CDC officials are rightly concerned about the risks associated with the vaccine, which is inappropriate for infants, cancer and AIDS patients, pregnant women and individuals with eczema. According to an April policy analysis issued by the Cato Institute, one of 150,000 people vaccinated with "abnormal immune systems" will experience "severe reactions" and one of 500,000 will die "as a direct result of the vaccine." But these statistics come from mass vaccination programs that were carried out in the 1960s, when much less was known about the human immune system. Decades later, scientific progress has allowed us to identify those who shouldn't receive the vaccine. We also now know to cover the injection site with specially designed bandages, so that people who are vaccinated are prevented from spreading the vaccine to those who might be harmed by it.

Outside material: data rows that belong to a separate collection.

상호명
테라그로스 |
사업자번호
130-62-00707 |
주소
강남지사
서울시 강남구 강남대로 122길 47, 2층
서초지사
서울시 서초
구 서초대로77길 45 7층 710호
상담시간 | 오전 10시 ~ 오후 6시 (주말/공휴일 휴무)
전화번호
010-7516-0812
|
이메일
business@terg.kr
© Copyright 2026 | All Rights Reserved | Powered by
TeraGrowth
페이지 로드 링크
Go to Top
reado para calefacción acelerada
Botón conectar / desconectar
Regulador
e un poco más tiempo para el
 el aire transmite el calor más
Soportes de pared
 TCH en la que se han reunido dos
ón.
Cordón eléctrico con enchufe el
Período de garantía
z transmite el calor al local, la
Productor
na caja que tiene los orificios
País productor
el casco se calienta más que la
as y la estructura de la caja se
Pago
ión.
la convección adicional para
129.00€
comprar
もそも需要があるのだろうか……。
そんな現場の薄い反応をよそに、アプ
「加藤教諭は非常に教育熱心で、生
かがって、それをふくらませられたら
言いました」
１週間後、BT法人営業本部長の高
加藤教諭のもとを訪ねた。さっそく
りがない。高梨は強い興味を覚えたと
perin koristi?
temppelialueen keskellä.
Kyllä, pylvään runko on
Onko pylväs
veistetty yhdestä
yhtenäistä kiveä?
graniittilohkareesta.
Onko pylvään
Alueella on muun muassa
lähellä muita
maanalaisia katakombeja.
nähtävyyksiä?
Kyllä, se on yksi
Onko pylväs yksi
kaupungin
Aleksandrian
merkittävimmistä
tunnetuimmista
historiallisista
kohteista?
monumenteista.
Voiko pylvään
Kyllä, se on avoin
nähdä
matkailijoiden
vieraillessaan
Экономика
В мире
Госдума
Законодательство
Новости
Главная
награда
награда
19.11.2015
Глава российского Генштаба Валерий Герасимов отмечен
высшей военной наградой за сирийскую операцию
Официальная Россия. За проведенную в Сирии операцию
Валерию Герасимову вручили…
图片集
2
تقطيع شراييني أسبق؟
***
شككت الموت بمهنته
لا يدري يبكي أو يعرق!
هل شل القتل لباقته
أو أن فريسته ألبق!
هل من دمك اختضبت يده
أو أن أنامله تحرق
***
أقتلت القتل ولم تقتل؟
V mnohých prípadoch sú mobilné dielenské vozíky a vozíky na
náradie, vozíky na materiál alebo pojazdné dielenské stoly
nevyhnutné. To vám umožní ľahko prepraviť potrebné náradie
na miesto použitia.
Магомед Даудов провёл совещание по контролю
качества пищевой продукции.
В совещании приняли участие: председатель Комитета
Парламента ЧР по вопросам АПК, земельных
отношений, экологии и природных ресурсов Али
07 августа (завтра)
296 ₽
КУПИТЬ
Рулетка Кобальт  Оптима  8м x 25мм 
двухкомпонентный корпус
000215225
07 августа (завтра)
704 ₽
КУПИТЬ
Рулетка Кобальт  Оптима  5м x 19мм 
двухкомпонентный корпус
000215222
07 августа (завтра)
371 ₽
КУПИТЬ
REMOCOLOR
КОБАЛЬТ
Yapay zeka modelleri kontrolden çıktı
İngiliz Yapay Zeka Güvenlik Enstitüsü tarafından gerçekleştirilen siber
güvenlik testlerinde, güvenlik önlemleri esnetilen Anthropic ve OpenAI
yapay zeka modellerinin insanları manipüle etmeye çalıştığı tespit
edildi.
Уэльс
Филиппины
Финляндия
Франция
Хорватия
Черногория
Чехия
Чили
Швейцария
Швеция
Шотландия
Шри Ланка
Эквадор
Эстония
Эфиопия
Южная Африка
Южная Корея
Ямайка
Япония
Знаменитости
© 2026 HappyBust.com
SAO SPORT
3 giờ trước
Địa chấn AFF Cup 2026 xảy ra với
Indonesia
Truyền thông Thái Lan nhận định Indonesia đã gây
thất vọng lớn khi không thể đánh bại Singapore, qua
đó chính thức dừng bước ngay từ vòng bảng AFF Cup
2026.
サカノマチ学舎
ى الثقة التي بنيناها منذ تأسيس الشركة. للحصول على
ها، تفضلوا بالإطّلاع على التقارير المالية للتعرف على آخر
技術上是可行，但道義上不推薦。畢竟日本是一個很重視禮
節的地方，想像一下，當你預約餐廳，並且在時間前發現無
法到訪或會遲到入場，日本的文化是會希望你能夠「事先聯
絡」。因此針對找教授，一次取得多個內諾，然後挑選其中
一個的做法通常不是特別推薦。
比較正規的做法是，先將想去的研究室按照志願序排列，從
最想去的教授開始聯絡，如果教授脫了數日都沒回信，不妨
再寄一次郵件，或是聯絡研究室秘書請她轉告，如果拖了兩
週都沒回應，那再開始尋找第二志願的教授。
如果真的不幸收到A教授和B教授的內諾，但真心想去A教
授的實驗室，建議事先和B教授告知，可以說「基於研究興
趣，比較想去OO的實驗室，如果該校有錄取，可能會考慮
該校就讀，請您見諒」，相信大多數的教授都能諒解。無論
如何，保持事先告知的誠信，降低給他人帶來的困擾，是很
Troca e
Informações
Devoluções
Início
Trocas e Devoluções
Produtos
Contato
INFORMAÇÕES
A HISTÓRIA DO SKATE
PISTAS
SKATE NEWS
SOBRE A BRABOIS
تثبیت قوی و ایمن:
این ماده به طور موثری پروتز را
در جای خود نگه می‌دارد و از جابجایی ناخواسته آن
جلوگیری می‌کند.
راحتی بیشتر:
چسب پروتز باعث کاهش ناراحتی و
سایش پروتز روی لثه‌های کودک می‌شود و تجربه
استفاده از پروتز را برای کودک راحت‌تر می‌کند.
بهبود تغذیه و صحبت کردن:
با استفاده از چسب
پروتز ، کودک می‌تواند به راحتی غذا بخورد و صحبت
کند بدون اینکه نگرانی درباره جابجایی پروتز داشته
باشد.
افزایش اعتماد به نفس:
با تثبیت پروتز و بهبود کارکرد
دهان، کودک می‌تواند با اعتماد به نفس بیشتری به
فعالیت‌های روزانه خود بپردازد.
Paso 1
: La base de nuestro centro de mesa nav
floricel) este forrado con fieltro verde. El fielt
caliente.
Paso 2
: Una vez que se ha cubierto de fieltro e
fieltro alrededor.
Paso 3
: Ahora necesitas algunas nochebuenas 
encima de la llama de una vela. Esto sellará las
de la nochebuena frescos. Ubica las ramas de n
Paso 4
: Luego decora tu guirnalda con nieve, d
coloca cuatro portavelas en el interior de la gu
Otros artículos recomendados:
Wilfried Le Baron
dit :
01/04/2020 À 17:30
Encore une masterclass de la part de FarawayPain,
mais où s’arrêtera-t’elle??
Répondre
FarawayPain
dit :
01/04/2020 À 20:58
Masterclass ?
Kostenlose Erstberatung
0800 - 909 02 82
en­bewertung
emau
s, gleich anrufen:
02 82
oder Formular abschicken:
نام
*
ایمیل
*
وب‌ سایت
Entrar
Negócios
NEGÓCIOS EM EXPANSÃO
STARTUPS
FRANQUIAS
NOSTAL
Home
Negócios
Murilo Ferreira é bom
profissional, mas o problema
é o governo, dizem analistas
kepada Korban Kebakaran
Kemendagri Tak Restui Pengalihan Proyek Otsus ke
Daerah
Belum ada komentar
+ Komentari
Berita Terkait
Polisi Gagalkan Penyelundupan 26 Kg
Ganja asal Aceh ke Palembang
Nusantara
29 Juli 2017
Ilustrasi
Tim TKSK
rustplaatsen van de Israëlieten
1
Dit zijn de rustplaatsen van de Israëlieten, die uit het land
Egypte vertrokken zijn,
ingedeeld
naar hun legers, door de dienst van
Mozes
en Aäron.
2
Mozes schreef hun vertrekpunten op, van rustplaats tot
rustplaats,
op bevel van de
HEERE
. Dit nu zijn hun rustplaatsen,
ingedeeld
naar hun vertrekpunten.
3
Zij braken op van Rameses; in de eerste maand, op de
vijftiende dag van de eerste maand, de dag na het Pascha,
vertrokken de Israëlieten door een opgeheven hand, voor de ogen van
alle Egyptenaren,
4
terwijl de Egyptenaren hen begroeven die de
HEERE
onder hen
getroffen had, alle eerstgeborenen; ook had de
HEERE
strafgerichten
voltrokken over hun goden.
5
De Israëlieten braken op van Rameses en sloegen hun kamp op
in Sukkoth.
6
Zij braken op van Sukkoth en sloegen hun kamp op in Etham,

CDC and Department of Defense officials believe the risk of a smallpox attack on the United States to be relatively low. But last week's revelation that Russia tested its own weaponized smallpox in 1971, killing three and hospitalizing seven others, underscores the possibility that some rogue states might have their own private stock of the deadly virus. It is far better for the CDC to allow Americans to assess for themselves the smallpox threat and choose whether to receive the vaccine, rather than wait until a biologically inclined version of Osama bin Laden comes along. Biologists have long known that even if only a small percentage of a population is vaccinated, a "community immunity" effect significantly reduces the number of deaths from the disease. As the ACIP convenes in Atlanta today, its members must recommend the smallpox vaccine be made publicly available, and that the public should be educated about the health risks of bioterrorism. Better safe than sorry.